W. Europe sees few post-Brezhnev changes

No great changes. This seems to be the universal expectation in Western Europe following the passing of Soviet President Leonid Brezhnev.

''We are looking at it like a change of government in Bonn,'' commented a Western European diplomat stationed here, only half in jest. ''The (Soviet) system doesn't allow for any great upheavals,'' he explained.

This estimate applies across the board. No change is expected in the Soviet arms control negotiating position in Geneva following Mr. Brezhnev's departure, nor in Soviet relations with West Germany, France, or any other NATO country.

Above all, there is certainly no expectation of increased tensions around West Berlin or at any other point along the NATO-Warsaw Pact front. The last thing to be desired by a succession leadership that will be feeling its way both in foreign policy and in internal power rivalry would be adventures that could get out of hand, it is thought.

In Soviet foreign policy in general, and in policy toward Western Europe in particular, the oft-demonstrated Soviet preference for predictability is expected to prevail. Continuity and steadiness will be stressed in the short and medium term, it is believed, along with the cautious consensus style in deciding foreign policy that was Brezhnev's hallmark.

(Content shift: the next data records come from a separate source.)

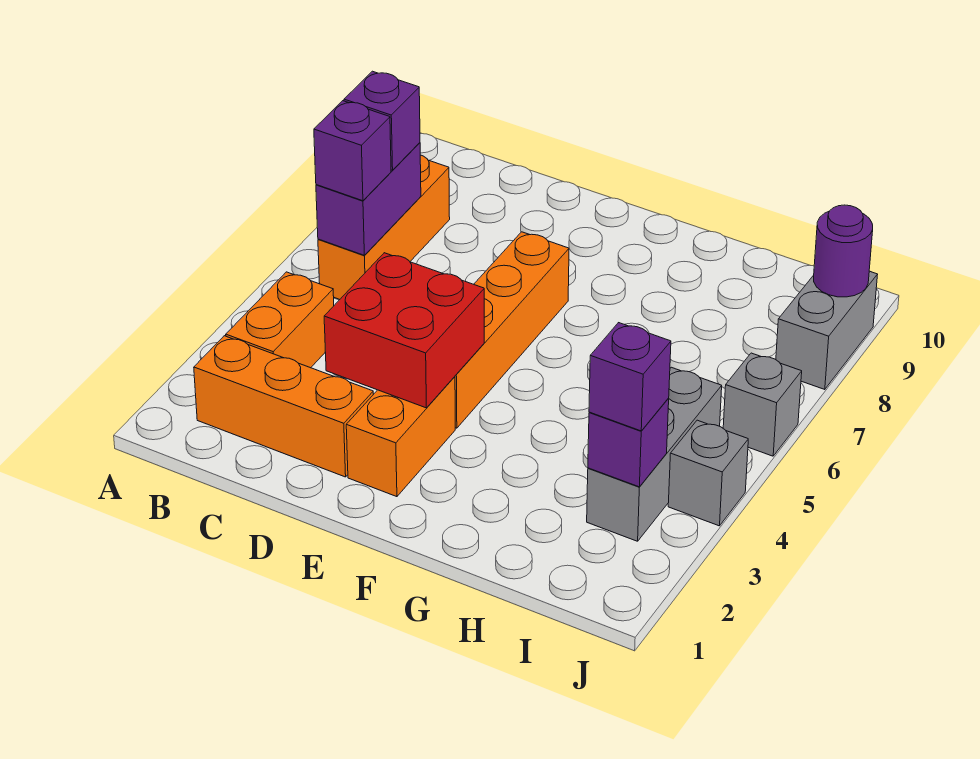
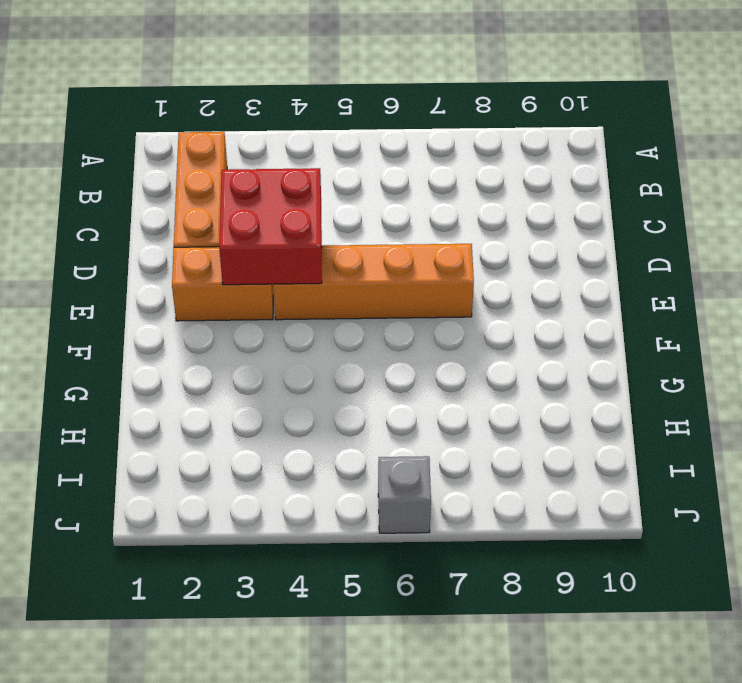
none -> orange 1x2 brick [226,272,334,368]
none -> orange 1x3 brick [318,155,450,299]
none -> grey 1x3 brick [587,367,722,541]

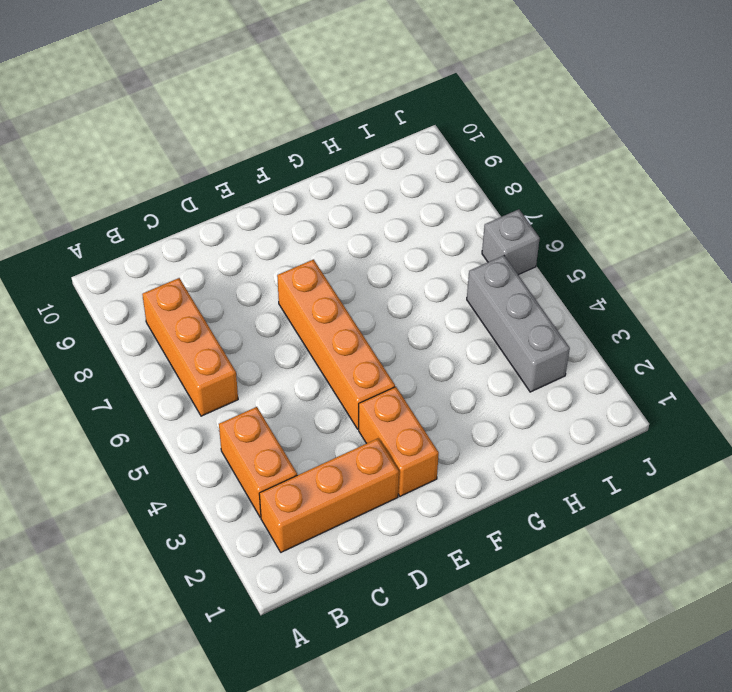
none -> grey 1x1 brick [668,420,748,526]
none -> grey 1x2 brick [776,271,878,390]
none -> purple 1x2 brick [316,143,421,255]

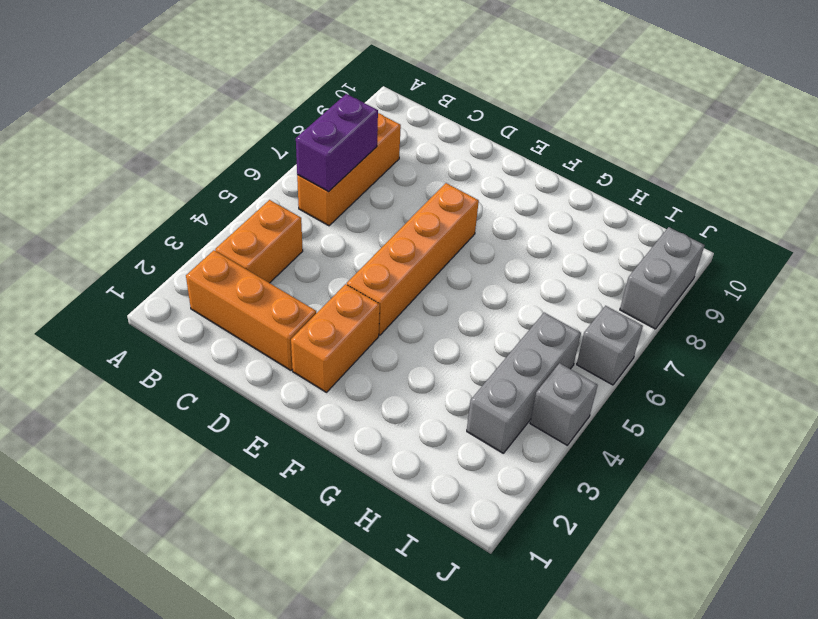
none -> red 2x2 brick [324,253,484,408]
none -> purple 1x1 brick [588,398,669,487]
none -> purple 1x1 round brick [814,205,873,297]

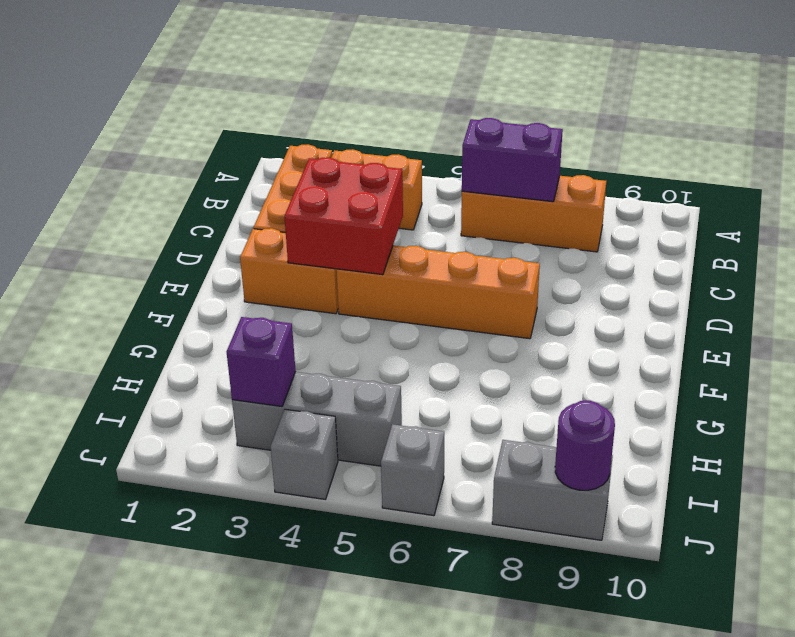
none -> purple 1x1 brick [314,101,391,201]
none -> purple 1x1 brick [344,71,420,170]
none -> purple 1x1 brick [589,323,671,431]

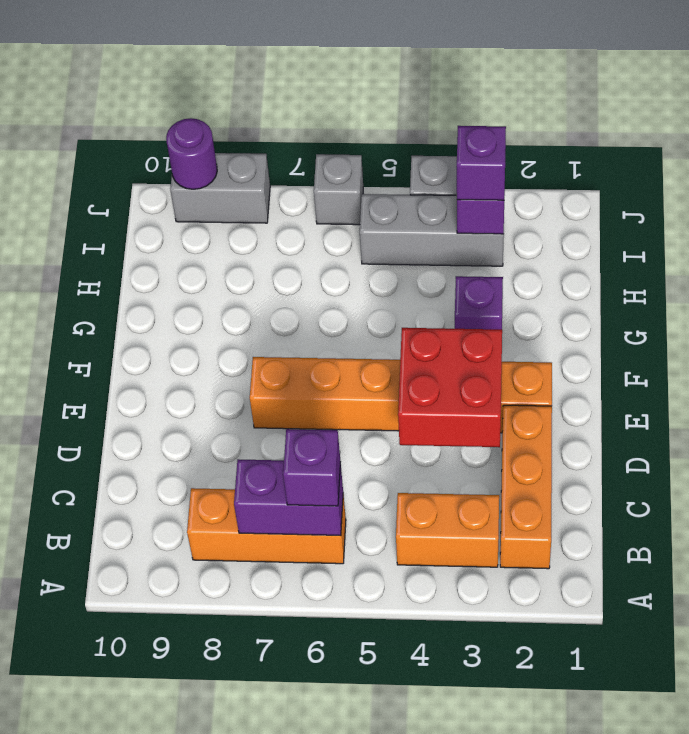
purple 1x1 brick [455,276,503,329] -> purple 1x1 brick moved to [344,71,420,170]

In the medium term the major European issue facing Soviet policymakers will be the arms control negotiations over intermediate range nuclear weapons. First and foremost, this is a question of superpower relations. Insofar as it concerns Western Europe, however, it will involve deciding whether to give priority to compromising with established governments or appealing over the heads of governments to grass-roots peace movements.

Connected with this will be a choice in priorities between driving wedges between the United States and Europe on the one hand, or using Europe to influence Washington's East-West policy on the other. Decisions here will depend primarily on Moscow's evaluation of the new conservative West German government. And this evaluation will probably be held in abeyance until after the planned West German election March 6.